The sales sector, and consequently the advertising sector, was the field of his brother Pietro, who cooperated with the Parmesan designer Erberto Carboni. Towards the end of the 1950s Gianni, backed by the general manager, Manfredo Manfredi, convinced his brother to opt no longer for a graphic designer, but for a proper agency.
This new direction gave rise to the subsequent advertising campaigns which characterized Barilla’s progress also in terms of fame and diffusion of the brand. In this period, Gianni was also concerned with giving the company a structure of a managerial type to achieve a better division of power, which was obtained thanks to the collaboration of external consultants. These consultants formulated the budget-management mechanism, according to modern criteria at the time used in Italy only by very few large companies. In 1961, Barilla was transformed into a joint-stock Company.

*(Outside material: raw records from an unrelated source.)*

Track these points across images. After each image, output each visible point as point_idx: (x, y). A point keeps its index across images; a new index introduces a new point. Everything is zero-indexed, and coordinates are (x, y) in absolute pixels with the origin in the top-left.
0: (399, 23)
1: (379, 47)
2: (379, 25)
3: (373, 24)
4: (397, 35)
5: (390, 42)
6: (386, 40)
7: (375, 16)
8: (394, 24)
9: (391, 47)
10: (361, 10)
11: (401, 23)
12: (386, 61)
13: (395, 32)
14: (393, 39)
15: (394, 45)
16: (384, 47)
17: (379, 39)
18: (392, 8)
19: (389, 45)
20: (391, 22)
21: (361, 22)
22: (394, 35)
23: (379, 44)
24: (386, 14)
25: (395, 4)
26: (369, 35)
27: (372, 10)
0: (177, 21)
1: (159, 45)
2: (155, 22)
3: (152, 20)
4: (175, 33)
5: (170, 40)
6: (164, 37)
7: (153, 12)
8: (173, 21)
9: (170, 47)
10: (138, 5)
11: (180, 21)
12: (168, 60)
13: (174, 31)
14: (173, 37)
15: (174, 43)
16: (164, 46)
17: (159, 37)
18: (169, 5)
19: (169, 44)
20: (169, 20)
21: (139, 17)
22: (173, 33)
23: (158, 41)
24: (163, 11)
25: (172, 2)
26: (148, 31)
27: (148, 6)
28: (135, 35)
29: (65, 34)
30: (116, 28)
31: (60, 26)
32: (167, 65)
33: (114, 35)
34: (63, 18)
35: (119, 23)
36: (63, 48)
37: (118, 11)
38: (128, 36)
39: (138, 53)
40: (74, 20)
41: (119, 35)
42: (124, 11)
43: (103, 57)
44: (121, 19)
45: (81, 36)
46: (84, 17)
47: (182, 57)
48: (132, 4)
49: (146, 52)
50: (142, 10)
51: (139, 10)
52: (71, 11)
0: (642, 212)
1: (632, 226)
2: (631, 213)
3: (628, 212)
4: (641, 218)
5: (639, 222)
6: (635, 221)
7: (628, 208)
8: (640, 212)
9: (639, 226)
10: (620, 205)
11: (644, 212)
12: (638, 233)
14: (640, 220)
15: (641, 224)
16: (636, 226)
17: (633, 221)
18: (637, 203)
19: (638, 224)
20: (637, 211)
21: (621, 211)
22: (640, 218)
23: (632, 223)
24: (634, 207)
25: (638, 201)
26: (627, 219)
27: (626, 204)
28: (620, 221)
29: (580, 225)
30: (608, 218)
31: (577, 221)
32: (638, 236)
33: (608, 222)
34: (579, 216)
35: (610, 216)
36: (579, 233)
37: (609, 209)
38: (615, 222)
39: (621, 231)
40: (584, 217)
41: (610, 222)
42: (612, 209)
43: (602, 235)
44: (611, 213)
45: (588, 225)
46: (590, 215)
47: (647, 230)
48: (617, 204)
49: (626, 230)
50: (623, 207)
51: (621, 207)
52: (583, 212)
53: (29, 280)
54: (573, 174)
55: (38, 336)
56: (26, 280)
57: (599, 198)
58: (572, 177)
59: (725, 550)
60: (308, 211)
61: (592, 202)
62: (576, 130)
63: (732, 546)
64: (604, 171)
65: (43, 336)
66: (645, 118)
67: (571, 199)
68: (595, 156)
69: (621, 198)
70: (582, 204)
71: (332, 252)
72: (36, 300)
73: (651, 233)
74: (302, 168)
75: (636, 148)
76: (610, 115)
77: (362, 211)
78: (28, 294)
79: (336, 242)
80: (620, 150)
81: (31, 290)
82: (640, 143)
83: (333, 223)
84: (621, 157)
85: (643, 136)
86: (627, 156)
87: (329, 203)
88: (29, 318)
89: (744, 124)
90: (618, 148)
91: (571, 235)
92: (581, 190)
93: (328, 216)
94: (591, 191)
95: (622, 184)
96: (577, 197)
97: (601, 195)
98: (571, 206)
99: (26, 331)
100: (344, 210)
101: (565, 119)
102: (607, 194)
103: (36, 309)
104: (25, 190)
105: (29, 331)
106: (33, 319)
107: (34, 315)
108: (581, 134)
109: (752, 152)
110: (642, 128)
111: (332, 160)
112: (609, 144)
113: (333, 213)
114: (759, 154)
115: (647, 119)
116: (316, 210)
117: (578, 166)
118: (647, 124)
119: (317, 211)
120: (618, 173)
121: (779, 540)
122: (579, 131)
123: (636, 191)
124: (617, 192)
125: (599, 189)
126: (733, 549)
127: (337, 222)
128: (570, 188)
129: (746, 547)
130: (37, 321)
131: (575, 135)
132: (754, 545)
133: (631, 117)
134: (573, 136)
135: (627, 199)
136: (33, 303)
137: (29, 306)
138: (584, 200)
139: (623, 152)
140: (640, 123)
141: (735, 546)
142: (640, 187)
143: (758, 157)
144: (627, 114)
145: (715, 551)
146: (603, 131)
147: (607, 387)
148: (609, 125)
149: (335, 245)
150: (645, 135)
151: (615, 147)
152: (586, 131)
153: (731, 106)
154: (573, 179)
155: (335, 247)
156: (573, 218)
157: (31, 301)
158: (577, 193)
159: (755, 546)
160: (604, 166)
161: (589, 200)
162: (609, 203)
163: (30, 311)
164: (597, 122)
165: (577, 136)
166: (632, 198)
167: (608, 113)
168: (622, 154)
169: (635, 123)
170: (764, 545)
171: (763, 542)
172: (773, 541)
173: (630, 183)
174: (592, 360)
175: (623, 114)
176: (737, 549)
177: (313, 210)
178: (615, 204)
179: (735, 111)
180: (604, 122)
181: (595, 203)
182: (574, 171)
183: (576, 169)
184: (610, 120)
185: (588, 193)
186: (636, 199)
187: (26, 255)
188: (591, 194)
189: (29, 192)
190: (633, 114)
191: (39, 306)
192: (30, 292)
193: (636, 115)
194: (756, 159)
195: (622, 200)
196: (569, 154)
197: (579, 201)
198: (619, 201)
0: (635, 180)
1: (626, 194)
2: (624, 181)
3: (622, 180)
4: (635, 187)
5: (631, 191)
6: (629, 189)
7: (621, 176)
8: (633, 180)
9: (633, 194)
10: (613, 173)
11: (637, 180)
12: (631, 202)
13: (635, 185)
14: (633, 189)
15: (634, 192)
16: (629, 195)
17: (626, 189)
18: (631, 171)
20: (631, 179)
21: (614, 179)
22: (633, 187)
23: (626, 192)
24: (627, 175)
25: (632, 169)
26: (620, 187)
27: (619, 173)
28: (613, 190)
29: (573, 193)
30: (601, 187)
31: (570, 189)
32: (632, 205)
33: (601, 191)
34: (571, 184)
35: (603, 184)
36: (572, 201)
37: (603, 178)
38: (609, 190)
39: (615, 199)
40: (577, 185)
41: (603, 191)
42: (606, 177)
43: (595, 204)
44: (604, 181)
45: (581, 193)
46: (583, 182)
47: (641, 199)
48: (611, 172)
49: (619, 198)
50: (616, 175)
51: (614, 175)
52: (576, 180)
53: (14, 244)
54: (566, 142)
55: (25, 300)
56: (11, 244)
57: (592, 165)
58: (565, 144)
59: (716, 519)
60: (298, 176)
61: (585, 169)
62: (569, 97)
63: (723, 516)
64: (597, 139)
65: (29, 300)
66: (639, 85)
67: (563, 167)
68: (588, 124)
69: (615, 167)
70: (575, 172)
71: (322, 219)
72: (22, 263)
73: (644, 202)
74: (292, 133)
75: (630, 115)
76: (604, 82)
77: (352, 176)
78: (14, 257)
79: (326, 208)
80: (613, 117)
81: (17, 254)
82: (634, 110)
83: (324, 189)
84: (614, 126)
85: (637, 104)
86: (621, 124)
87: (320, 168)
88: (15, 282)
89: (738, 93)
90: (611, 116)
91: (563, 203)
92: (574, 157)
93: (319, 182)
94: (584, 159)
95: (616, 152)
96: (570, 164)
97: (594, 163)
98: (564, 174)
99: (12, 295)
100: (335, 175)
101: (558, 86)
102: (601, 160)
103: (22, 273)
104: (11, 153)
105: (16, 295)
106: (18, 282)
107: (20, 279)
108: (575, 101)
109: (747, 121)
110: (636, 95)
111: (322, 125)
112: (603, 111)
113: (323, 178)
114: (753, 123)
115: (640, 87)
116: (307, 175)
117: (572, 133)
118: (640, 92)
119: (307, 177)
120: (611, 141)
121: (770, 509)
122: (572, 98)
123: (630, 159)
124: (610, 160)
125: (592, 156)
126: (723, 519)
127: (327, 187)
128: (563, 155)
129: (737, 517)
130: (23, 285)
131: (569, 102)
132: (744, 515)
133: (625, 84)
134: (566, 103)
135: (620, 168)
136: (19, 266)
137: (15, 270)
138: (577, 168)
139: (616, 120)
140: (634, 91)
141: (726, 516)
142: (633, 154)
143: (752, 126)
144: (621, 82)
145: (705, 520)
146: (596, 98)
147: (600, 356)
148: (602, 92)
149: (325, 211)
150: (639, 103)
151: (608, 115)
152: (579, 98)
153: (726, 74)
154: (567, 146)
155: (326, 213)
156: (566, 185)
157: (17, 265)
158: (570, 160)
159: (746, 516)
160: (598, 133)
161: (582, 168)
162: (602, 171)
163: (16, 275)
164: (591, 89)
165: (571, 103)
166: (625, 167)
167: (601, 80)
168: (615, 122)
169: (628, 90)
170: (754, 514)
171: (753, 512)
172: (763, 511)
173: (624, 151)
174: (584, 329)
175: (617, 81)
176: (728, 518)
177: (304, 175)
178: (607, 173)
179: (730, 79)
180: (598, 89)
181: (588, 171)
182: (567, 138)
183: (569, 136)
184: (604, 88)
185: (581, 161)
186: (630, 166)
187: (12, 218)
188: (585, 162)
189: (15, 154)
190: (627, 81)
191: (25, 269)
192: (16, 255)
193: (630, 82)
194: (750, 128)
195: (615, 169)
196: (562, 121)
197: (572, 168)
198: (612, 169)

In anticipation of building a large new factory in addition (then as an alternative) to the one in Viale Barilla, from the second half of the 1960s Gianni made a contact with a multinational engineering company, the American firm Austin, which specializes in the construction of large pieces of equipment using the “on the road” system, little known in Italy at that time. In November 1969 the complex in Pedrignano was finished and a new production line began followed by others in the course of 1970. At the new factory, Gianni inaugurated a system developed and patented by the Company’s technical offices to transport flours using a single large cloth sack, which was unloaded in the factory by a crane directly into a hopper to be sent to the silos. This system facilitated the quality control of the unloaded goods, but above all allowed the carrier to leave the factory with an empty body and therefore offered the opportunity to make the return journey loaded rather than to no purpose. The sale of the Company to Grace was studied and worked out personally by Gianni, who began to feel a strong sense of fear as a result of the political and social events that characterized the years following 1968. It was this same feeling, shared by his wife, which led him, in 1975 to move for good to Switzerland, first to
Lugano and then to Geneva, where he will pass away on 4 January 2004.
Sources and Bibliography
There is no bibliography on Giovanni Barilla. For the compilation of this entry we drew on an interview given by the former general manager of Barilla, Manfredo Manfredi, to Giancarlo Gonizzi on 1 April 1995 and on a meeting held at the Barilla Historical Archive on 6 March 2002 with:
– Emanuele Ceccherelli (b. 1914), graduate in chemistry, employee at the Experimental Station for Preserved Foods and an external consultant for Barilla from 1947 to 1951, later recruited by the firm as head of quality control until 1976;
– Fausto Bertozzi (b. 1927), graduate in Mechanical Engineering, head of Barilla’s technical office and in charge of the design of machines and factories from 1958 to 1992;
– Emilio Alfieri (b. 1921), in charge of Barilla’s buying division from 1942 to 1982;
– Mario Bianchini (b. 1917), freelance, consultant and friend of the Barilla brothers.